人が設計したパズルには「これは美しい!」と感嘆せずにいられない、見事な論理の断片が内包されています。人間なら、「9行1列に1を当ててみよう。うまくいかないな。次は2を当ててみよう」とは考えないでしょう。AIに、人間の思考なしで美しい解決策を見つけるよう教えることができるか━━。これこそが、私たちが到達しようとしている高みなのです。
AIにも人間のように解けるはずです。充分なデータと、訓練された巨大なニューラルネットワークがあれば、AIを人間に近づけることができるはずです。それができれば、個人的にはワクワクしますね。
ライオン:サイモンが大ファンだと知っていたので、ニコリ社にアプローチしました。サイモンは、ニコリ社の作る「数独」がいかに美しいかについて動画を投稿しています。そして、私がニコリ社にパズルの作成をお願いした理由は、まさにサイモンが説明した理由と同じです。ナンバーパズルをコンピュータで作ることはできますが、全然面白くないのです。
コンピュータは美しい方法で解けません。だから、美しい数独を作成することはできないのです。なので、ベンチマークには一般的な数独を入れたいと思っていましたし、それも人間が作ったものでなければならないと思っていました。AIがそれを解くロジックと美しいアイデアを見つけなければいけませんから。そういうわけで、ニコリ社にご協力をお願いしたのです。
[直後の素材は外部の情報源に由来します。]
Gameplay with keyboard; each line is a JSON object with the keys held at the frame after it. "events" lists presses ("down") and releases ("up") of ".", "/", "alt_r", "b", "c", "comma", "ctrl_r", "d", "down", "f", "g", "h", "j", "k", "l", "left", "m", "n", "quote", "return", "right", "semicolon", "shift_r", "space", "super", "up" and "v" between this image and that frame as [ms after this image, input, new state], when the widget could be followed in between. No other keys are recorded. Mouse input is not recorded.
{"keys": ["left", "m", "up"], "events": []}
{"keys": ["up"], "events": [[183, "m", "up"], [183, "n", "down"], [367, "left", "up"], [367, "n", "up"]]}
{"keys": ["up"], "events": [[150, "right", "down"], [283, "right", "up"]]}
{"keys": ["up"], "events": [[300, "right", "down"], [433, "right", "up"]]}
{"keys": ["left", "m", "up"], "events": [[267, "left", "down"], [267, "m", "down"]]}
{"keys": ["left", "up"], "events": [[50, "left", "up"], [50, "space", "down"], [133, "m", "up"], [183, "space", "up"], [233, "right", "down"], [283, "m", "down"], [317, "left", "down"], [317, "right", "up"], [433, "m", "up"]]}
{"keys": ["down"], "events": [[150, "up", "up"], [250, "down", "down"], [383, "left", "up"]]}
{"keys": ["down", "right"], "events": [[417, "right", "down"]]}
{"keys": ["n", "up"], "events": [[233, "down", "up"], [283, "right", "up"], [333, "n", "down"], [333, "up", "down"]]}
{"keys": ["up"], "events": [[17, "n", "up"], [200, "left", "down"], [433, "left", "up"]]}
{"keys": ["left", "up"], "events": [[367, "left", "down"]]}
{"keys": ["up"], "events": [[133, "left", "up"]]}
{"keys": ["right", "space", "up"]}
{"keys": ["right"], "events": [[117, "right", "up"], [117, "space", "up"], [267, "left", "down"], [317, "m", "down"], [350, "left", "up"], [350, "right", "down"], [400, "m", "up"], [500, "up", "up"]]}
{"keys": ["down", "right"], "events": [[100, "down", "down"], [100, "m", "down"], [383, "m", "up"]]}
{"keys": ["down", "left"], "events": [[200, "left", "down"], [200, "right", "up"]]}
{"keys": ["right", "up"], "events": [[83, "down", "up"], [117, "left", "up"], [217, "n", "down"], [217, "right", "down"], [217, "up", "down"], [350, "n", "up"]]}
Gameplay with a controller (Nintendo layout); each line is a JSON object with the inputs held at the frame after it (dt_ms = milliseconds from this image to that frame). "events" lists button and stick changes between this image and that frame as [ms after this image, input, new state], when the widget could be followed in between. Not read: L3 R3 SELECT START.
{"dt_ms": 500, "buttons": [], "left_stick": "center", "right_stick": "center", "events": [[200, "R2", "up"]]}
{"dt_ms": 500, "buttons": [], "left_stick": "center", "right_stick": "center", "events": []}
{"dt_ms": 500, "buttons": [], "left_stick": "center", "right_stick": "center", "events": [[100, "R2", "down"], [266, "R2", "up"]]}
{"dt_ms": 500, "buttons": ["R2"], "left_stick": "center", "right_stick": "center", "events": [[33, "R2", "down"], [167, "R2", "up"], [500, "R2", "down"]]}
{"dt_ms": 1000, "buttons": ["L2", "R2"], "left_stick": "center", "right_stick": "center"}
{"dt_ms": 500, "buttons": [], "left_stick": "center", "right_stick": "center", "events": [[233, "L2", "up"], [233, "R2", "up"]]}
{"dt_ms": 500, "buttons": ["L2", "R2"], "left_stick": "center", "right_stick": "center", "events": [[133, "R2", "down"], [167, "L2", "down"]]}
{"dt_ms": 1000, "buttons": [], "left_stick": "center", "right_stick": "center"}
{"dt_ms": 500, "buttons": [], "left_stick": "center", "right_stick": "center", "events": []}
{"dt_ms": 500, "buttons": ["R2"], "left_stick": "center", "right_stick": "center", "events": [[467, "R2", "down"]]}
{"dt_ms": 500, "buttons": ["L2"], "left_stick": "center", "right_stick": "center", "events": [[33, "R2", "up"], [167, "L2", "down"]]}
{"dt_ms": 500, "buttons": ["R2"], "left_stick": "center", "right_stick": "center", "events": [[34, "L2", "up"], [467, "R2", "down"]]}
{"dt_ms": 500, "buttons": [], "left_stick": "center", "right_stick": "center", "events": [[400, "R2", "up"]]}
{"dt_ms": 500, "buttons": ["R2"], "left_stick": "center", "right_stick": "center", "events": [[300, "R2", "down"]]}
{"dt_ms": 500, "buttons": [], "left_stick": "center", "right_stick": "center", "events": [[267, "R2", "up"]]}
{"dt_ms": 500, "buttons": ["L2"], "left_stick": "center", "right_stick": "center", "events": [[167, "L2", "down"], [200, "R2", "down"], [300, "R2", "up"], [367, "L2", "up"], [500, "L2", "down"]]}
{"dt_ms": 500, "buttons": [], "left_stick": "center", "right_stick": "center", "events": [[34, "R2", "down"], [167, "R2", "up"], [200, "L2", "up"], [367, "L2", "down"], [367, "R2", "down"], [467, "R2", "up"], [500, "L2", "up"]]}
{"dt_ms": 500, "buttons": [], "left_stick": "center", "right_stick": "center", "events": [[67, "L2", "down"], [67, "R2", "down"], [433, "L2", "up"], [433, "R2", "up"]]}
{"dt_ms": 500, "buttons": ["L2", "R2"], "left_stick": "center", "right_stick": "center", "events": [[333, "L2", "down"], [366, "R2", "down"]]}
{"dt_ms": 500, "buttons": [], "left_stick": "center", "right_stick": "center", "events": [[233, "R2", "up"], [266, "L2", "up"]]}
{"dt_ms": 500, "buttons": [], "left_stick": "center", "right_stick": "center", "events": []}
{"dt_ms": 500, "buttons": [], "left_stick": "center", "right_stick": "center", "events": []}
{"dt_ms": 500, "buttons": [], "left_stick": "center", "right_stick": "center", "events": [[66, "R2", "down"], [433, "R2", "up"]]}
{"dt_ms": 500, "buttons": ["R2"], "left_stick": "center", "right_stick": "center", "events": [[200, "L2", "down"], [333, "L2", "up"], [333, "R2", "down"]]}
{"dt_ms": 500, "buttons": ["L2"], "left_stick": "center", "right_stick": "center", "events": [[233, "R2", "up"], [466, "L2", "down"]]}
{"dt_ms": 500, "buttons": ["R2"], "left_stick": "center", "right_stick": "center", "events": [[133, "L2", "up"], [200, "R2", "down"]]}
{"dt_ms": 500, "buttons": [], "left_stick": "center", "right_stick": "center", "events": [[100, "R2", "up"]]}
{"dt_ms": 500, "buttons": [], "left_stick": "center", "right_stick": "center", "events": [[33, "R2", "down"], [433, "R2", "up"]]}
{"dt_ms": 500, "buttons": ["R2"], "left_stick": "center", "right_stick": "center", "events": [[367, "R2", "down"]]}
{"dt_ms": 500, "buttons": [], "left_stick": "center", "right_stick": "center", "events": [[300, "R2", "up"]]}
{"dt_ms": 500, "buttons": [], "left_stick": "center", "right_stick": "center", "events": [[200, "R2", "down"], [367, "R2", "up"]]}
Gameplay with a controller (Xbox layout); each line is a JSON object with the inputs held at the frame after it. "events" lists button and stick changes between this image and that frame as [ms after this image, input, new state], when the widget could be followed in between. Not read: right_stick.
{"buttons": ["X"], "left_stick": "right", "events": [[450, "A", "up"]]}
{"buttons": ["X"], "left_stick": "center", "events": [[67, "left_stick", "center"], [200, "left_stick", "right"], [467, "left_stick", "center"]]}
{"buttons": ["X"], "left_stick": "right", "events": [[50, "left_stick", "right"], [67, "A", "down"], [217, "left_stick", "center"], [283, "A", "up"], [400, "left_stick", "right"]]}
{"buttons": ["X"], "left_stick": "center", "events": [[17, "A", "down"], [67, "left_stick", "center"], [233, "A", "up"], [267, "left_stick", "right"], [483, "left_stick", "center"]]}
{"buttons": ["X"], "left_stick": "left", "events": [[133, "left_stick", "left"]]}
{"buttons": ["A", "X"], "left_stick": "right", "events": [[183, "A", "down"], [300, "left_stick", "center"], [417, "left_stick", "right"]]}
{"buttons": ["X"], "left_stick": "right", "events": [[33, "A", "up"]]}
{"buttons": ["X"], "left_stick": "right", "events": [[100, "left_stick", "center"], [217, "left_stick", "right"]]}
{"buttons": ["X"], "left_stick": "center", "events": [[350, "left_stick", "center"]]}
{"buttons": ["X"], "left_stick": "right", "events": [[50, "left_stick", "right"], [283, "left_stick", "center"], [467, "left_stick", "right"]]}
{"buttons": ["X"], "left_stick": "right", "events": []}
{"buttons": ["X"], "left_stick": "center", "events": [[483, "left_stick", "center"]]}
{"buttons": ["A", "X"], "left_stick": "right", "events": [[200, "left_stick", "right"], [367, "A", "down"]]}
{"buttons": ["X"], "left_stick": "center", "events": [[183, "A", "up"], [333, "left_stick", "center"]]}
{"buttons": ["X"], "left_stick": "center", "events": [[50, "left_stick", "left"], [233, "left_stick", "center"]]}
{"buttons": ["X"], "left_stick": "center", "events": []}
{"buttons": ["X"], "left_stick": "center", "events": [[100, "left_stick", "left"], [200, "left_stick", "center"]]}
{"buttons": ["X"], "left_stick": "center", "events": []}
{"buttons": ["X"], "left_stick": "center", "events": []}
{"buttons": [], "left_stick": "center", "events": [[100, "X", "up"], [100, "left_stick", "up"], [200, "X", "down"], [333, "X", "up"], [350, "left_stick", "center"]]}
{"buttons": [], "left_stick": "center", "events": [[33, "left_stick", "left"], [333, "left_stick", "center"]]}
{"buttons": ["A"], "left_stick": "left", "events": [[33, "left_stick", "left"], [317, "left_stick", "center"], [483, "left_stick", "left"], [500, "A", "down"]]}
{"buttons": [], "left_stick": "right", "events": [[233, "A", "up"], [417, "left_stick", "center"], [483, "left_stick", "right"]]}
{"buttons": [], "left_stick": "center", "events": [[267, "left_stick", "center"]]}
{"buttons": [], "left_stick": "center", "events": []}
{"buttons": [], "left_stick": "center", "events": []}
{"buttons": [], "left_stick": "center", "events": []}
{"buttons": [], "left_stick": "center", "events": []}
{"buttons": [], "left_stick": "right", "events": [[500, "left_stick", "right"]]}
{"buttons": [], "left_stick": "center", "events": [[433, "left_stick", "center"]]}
━━現時点では、「Cracking The Cryptic」チャンネルにもナンバーパズルを提供している有名なパズル作家のMarty Sears(マーティー・シアーズ)氏が作成した、Sakana AI向けのオリジナル新作「パリティフィッシュ」をAIが生成するのは難しい、と。
ライオン:ええ。それでも解けるレベルのAIを作れたら、生成できるようになるかもしれません。そうなったら興味深いですね。
マーク:AIは何百万ものパズルを生成できます。パズルの難易度をテストし、評価することもできます。難易度が極めて高いAI生成パズルが人間の視点から見て興味深いこともあります。でも、たいていは似たり寄ったりなのです。その点、人間がデザインしたパズルは戦略が似ることはあっても、別々の方法で組み合わせています。ニコリ社には一流の「数独」を作り出す作家たちがいるので、解く楽しみを感じられるはずです。